_WORK INSTRUCTIONS:_
Continue the forum thread about allergy symptoms and IBS flares, starting right after its last line.

# Allergy symptoms coincide with IBS Flares?



## Colt (May 5, 2011)

Been fighting IBS for over two years now, with limited to no success. Have tried everything on this site and have found some short term relief.I am still suspect about my IBS diagnosis, as it seems to be constant. When it first struck, I would have two or three bm's the moment I woke up, all very runny. This is no longer the case, sometimes I do not go all day. My sypmtoms now are flares where I have terrible leakage and burning in my anal area, especially following an afternoon or evening bm.Now the odd part. I have never had allergies in my life, but started getting a very runny nose about the same time as my IBS first showed. Fast forward to now, and often I will get a watery runny nose before I get a flare and during the time when it flares. It seems to be a bit of a predictor of a worse than usual day.Has anyone experienced this? Has anybody tried Claritin or allergy drugs to combat IBS?And, if anytone has a cure for the leakage, I would be eternally grateful as it is the most annoying and limiting symptom I have.


----------



## BQ (May 22, 2000)

Have you read this?http://ibs.about.com/b/2010/09/08/study-antihistamine-ketotifen-helpful-for-ibs.htmAlso have you ever been checked by a proctologist to check for internal hemmies, fissures etc or any other mechanical type anal issues?


----------



## Colt (May 5, 2011)

BQ said:


> Have you read this?http://ibs.about.com/b/2010/09/08/study-antihistamine-ketotifen-helpful-for-ibs.htmAlso have you ever been checked by a proctologist to check for internal hemmies, fissures etc or any other mechanical type anal issues?


Thank you very much for the reply!!My gastro checked me for hemmorhoids and fissures and said there were none. I think there may be, but they are not always there until aggravated by a bm, so he does not see the hems. I have seen that article, but wanted the "real world" answer from the great folks on this board.


----------



## BQ (May 22, 2000)

Have you had a colonoscopy then?


> I have seen that article, but wanted the "real world" answer from the great folks on this board.


 Then search 'antihistamines' here.


----------



## Colt (May 5, 2011)

BQ said:


> Have you had a colonoscopy then?

[Entries drawn from a collection]
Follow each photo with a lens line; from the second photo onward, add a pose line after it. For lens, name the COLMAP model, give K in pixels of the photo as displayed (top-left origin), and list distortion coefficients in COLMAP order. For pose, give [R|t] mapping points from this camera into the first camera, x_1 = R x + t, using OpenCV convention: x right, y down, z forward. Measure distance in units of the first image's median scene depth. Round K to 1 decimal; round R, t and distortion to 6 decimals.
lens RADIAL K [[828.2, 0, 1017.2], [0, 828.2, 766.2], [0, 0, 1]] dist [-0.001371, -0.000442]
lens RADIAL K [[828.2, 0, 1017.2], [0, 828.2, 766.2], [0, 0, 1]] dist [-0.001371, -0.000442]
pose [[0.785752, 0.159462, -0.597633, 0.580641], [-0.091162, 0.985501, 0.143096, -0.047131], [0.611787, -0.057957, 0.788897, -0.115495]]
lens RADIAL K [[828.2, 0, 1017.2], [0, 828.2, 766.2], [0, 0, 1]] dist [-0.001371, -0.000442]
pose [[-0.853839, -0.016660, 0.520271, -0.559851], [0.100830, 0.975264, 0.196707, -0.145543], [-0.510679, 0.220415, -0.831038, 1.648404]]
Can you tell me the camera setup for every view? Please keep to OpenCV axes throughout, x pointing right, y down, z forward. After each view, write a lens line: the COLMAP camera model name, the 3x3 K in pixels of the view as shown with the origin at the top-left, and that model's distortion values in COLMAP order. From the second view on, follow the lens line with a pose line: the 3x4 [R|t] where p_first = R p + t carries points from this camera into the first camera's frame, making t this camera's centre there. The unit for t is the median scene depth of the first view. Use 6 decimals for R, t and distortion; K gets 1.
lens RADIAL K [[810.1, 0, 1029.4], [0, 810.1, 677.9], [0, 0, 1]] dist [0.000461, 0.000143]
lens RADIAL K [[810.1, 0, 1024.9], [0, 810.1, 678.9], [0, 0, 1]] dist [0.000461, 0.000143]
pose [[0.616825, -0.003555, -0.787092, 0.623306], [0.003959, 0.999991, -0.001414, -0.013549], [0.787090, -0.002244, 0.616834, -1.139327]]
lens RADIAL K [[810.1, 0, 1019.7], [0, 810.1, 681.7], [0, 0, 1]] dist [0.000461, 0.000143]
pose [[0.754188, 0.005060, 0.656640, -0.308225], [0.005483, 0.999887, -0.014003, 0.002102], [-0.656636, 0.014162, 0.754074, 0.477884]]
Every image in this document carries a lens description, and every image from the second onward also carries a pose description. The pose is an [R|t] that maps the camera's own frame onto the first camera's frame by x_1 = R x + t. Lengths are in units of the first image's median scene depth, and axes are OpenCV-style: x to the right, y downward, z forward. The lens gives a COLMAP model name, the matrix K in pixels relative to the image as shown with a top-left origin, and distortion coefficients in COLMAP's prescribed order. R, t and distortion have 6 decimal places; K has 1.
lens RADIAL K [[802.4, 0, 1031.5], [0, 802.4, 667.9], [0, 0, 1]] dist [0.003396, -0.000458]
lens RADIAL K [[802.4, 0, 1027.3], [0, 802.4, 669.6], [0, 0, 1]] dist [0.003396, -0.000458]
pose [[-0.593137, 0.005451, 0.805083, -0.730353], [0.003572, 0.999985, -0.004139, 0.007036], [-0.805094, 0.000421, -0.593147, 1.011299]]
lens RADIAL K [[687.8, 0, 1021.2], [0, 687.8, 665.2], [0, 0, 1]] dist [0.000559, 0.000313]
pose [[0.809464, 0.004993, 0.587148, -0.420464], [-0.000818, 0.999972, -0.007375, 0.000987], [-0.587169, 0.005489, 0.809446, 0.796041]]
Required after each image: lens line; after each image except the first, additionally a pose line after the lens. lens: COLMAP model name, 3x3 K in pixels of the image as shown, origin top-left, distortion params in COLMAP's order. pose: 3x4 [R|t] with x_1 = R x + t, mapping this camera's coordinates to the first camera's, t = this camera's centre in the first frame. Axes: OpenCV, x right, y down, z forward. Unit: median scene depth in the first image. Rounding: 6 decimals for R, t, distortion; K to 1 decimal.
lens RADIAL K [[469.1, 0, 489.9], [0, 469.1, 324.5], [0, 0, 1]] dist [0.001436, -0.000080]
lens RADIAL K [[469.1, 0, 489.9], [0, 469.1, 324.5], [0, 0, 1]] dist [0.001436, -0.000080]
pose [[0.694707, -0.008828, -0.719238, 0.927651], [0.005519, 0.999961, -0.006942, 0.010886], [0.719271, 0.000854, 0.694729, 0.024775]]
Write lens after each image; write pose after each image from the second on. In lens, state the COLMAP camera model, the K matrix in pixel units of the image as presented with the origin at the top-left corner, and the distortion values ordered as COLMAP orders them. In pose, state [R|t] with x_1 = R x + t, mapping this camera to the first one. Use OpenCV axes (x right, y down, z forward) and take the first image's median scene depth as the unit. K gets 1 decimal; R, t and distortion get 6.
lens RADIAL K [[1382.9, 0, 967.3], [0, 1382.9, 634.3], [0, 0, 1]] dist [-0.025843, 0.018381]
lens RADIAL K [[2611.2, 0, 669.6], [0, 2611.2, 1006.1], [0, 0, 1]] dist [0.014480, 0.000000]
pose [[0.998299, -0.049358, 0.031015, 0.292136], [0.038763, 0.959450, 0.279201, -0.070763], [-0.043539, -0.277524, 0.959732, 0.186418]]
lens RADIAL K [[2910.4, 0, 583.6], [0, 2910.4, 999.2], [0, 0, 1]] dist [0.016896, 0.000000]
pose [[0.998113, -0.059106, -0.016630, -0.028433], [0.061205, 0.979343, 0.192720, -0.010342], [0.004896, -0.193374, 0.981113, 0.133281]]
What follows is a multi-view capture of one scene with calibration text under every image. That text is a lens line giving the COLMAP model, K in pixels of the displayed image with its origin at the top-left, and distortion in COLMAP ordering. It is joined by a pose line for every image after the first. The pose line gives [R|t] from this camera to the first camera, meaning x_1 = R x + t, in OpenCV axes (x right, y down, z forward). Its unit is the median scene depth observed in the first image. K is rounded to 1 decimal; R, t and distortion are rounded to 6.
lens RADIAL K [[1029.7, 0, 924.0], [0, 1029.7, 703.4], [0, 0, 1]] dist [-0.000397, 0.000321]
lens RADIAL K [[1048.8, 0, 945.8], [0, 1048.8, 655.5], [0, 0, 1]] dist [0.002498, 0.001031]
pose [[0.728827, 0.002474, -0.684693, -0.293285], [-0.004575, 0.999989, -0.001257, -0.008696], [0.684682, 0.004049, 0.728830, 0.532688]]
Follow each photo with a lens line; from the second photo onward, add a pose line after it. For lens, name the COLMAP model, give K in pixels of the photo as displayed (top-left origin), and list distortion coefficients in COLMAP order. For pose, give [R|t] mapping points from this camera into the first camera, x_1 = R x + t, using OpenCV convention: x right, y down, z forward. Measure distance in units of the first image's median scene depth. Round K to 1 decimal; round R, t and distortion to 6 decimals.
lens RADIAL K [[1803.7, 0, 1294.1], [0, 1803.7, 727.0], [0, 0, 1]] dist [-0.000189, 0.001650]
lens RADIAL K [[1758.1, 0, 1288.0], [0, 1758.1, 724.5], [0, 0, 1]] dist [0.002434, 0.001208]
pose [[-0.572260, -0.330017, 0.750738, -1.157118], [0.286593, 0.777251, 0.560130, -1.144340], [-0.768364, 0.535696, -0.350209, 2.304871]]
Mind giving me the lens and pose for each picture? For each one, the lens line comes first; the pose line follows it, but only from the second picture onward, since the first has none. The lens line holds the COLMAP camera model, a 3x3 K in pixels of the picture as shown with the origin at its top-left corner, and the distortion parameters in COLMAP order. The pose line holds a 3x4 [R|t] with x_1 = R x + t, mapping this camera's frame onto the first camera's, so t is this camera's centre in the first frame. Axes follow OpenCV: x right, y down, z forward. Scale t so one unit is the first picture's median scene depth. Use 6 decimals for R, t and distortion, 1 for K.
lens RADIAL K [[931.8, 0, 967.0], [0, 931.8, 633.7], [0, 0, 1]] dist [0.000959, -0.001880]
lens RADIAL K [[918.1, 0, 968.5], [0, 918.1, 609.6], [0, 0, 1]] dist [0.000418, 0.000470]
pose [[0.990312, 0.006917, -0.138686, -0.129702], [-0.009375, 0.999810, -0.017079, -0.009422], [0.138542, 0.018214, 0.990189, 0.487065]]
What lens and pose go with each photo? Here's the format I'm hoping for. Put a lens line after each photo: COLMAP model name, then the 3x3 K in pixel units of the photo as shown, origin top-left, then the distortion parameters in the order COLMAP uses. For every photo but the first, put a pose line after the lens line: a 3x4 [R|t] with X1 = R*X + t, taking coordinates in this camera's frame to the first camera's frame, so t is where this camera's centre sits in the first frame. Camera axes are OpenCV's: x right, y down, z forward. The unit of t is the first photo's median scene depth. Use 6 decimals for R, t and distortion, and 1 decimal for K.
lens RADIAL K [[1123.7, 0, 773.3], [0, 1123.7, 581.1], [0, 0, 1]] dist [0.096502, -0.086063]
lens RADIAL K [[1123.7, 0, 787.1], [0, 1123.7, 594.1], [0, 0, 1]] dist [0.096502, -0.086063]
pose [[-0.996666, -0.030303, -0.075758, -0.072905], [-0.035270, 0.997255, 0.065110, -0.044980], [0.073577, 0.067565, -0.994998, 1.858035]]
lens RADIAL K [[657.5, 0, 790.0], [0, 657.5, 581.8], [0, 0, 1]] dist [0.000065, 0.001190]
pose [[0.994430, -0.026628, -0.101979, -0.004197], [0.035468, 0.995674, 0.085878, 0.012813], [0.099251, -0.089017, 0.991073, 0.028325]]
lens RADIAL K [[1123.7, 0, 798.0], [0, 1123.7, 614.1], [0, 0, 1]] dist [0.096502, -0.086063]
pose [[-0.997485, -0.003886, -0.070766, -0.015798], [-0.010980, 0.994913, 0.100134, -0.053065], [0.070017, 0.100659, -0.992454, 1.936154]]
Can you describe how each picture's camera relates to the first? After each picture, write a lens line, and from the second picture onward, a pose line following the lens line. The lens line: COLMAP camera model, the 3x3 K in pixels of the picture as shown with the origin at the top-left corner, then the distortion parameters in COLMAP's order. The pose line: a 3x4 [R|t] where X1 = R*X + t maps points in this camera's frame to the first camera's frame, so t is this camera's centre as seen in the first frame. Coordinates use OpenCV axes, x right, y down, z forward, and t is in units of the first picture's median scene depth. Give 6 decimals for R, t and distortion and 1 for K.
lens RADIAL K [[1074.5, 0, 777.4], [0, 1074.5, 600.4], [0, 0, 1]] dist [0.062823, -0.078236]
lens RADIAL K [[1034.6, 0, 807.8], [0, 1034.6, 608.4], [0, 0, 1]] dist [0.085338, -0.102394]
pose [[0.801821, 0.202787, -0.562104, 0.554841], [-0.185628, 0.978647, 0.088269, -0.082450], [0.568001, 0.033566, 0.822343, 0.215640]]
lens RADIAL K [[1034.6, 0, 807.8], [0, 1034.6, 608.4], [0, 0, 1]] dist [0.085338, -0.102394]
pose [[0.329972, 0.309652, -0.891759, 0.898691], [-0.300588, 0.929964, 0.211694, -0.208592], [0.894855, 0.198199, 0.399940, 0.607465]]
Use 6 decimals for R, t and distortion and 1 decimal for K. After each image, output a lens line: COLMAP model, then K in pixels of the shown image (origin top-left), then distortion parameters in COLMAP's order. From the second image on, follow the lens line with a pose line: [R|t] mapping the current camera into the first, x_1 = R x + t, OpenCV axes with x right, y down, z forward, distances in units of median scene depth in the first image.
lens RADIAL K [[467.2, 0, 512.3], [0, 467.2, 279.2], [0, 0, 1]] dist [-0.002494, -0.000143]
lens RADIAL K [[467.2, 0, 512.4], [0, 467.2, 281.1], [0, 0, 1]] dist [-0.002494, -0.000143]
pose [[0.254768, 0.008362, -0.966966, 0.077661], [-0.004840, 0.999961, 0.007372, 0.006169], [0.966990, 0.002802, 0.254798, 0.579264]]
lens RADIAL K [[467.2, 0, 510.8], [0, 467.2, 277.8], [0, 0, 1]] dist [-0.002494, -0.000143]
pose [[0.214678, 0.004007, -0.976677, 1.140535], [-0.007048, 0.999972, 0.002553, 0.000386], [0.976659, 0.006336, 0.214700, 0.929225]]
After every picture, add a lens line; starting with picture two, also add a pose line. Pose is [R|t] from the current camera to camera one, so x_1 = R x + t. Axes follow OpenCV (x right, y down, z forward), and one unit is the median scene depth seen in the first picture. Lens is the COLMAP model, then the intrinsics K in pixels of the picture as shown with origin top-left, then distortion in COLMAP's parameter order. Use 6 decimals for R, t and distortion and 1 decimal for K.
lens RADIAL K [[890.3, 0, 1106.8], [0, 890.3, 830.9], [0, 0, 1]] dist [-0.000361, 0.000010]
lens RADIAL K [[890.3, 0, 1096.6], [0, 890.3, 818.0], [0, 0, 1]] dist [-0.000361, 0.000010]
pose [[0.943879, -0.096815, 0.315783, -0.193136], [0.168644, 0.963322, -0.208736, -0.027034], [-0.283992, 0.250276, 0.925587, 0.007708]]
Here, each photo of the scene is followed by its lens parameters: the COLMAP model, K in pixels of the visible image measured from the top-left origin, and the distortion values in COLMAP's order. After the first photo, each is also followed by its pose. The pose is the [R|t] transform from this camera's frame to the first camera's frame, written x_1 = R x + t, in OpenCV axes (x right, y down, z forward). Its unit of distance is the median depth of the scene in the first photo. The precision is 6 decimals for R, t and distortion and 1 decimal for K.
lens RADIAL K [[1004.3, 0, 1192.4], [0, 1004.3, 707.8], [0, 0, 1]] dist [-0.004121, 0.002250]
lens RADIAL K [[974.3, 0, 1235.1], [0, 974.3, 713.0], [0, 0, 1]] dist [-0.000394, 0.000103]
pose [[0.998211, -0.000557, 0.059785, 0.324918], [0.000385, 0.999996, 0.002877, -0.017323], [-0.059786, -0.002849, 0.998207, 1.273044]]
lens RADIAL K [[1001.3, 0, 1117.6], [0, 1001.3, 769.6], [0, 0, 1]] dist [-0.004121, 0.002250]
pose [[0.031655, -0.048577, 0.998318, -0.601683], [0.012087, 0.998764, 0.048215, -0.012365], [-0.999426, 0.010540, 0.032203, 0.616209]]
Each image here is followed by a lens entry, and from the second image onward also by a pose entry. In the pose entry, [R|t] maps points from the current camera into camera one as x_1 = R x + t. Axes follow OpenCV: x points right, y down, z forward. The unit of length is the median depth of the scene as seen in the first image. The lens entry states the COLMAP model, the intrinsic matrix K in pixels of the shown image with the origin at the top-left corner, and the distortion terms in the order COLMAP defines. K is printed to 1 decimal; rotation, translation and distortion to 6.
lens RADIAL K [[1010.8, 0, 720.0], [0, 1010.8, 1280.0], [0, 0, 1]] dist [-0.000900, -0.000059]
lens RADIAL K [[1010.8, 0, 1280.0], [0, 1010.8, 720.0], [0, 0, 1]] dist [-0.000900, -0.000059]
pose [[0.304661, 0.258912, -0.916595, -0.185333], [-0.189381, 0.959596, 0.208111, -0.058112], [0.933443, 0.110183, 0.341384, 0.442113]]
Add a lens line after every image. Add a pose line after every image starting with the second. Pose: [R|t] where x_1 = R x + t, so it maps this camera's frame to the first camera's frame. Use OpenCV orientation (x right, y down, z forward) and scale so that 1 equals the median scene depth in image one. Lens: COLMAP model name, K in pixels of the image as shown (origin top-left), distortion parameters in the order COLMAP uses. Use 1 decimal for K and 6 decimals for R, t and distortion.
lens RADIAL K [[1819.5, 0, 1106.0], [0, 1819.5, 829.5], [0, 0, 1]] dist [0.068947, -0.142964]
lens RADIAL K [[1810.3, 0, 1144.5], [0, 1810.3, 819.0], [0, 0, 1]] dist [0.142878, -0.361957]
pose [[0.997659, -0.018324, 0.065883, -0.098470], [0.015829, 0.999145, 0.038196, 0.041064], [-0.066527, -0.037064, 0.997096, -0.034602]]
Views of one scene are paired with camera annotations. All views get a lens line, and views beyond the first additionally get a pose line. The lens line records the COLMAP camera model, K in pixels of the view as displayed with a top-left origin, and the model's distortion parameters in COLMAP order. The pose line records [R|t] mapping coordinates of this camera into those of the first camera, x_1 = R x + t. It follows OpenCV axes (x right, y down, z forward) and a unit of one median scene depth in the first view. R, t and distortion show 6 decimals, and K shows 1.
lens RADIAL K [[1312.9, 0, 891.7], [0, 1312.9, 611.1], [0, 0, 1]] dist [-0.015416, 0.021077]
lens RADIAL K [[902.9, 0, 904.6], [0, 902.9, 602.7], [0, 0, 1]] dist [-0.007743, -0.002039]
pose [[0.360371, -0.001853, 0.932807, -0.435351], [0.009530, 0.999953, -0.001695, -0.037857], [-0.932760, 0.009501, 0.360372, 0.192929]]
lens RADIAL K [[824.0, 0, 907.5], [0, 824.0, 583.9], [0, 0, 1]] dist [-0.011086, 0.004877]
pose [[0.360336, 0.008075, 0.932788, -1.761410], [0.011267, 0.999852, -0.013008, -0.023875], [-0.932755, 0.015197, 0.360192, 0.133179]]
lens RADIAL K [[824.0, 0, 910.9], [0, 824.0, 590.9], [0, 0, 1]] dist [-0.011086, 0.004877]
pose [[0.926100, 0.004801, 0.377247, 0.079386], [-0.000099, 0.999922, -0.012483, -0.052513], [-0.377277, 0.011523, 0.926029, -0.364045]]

_TASK OUTPUT:_
Sigmoidoscopy, yes. Colonoscopy, no. I have been on the net all day and have found a lot of things relating allergies and IBS. I think that a good part of my problem is anusitis as well. After reading the symptoms of that, it sure seems like that is it. Of course, that comes down to diet as well. My diet is very normal, with the majority of meals being home cooked. Not a lot of junk, not much alcohol.For example, this morning I felt alright, until my bm. Then I felt the urge to go again. When I did, I then got that inflamed feeling and a feeling I had to go again, and leakage/burning/itching. Seems to be a flare of some sort. As the day wears on, it seems to improve. Much like the irritation is causing the feeling that I need to go, which causes more irritation and so on.....I have searched antihistimines here, but many threads are old and I was hoping for some new real-time info.Thanks for replying!!!


----------



## BQ (May 22, 2000)

> I think that a good part of my problem is anusitis as well.


Wow it does sound like what's ailing you!Have you seen this?http://www.coloncentre.com/anusitis.htmlAnorex might help you then! Plus watching the acidity of what you eat! Well that's hopeful.... however.. you might want to get a colonoscopy to just rule out any IBD's too if those treatments don't help.


----------



## Colt (May 5, 2011)

BQ said:


> Wow it does sound like what's ailing you!Have you seen this?http://www.coloncentre.com/anusitis.htmlAnorex might help you then! Plus watching the acidity of what you eat! Well that's hopeful.... however.. you might want to get a colonoscopy to just rule out any IBD's too if those treatments don't help.


LOL!! I am on that site right now and saw your email come up. Thanks for all your help. Not sure if I really want to stick a plastic ice cube up there, but it is better than the alternative!!


----------



## BQ (May 22, 2000)

Hope something helps you soon!


----------



## rhonalomey (Aug 15, 2005)

Yes definitely have the same problem with runny nose or allergy (sinus) when IBS is flaring


----------



## Colt (May 5, 2011)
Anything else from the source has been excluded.